(Records drawn from a dataset)
Segment Open

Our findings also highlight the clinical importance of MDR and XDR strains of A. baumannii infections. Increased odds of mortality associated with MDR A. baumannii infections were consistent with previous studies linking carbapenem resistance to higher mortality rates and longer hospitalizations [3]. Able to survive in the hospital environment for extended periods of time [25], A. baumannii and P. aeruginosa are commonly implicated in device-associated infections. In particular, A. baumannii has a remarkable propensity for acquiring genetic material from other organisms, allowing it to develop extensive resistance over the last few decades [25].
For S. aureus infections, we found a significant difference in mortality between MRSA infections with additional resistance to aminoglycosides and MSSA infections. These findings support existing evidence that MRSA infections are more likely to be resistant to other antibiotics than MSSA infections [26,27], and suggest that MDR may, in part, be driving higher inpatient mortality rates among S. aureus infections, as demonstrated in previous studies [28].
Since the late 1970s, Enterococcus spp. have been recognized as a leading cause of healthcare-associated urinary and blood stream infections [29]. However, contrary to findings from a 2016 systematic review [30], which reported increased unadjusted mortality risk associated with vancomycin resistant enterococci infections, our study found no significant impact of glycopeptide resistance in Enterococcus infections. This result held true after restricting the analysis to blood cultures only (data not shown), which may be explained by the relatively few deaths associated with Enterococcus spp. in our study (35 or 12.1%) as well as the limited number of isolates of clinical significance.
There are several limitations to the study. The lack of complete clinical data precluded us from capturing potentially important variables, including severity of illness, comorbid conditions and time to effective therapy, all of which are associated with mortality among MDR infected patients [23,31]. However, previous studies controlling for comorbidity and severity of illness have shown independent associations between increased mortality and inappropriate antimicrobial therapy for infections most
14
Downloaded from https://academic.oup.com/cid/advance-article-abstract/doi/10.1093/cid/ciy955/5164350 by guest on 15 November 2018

Segment Closed
Segment Open

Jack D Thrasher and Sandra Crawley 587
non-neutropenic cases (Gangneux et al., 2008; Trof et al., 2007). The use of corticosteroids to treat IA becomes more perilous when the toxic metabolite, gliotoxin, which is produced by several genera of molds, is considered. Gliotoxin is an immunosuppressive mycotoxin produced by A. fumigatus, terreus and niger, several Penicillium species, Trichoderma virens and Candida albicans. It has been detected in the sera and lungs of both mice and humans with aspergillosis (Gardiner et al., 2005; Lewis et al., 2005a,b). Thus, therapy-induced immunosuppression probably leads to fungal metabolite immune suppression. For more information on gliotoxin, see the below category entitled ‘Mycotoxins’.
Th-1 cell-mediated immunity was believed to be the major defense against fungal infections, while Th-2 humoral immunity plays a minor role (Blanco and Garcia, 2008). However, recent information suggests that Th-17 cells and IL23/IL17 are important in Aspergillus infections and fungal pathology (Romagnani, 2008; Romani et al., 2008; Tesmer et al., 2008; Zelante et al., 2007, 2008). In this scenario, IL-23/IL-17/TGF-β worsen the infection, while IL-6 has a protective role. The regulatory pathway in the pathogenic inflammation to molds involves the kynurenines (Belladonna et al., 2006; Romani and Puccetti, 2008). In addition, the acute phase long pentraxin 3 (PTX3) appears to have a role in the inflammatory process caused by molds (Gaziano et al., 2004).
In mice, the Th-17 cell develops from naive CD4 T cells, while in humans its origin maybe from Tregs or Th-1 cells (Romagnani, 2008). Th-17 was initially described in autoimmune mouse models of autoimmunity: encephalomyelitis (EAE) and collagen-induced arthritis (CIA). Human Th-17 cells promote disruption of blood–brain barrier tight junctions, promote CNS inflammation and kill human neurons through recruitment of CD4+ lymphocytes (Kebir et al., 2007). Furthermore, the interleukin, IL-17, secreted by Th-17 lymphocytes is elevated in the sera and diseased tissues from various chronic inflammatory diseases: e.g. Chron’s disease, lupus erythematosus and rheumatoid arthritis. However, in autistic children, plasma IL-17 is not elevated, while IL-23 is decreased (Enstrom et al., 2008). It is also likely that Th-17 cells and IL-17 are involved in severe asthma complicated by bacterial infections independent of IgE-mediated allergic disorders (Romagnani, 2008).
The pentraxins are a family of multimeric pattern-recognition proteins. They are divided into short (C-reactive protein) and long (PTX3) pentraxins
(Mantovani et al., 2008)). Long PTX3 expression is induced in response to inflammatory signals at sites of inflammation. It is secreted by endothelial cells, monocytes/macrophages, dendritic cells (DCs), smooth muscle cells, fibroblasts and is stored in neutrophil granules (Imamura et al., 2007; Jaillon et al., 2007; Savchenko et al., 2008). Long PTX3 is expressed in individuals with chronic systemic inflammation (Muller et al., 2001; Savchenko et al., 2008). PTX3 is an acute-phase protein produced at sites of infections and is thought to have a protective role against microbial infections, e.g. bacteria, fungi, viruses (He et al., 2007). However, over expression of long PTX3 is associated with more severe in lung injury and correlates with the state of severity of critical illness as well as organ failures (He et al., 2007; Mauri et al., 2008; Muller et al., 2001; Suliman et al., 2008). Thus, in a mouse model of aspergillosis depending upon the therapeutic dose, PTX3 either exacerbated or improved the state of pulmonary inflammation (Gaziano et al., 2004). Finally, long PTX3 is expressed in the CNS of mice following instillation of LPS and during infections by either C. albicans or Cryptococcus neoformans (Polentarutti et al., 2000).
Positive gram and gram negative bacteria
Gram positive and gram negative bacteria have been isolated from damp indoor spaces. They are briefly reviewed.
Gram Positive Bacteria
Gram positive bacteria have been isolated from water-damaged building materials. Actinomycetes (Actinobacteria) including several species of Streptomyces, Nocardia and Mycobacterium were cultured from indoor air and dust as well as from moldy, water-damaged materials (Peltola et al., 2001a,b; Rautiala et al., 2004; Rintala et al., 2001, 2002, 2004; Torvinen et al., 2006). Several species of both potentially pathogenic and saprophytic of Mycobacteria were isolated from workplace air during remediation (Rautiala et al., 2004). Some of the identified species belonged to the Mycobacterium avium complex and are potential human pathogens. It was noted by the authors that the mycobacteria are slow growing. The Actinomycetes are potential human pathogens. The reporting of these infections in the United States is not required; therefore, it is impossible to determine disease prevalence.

Segment Closed

(What the task requires)
The required answer is the exact run of lines above starting at the line with "Jack D Thrasher and Sandra Crawley 587" and ending at the line with "non-neutropenic cases (Gangneux", with both ends present.

(Answer for this exercise)
Jack D Thrasher and Sandra Crawley 587
non-neutropenic cases (Gangneux et al., 2008; Trof et al., 2007). The use of corticosteroids to treat IA becomes more perilous when the toxic metabolite, gliotoxin, which is produced by several genera of molds, is considered. Gliotoxin is an immunosuppressive mycotoxin produced by A. fumigatus, terreus and niger, several Penicillium species, Trichoderma virens and Candida albicans. It has been detected in the sera and lungs of both mice and humans with aspergillosis (Gardiner et al., 2005; Lewis et al., 2005a,b). Thus, therapy-induced immunosuppression probably leads to fungal metabolite immune suppression. For more information on gliotoxin, see the below category entitled ‘Mycotoxins’.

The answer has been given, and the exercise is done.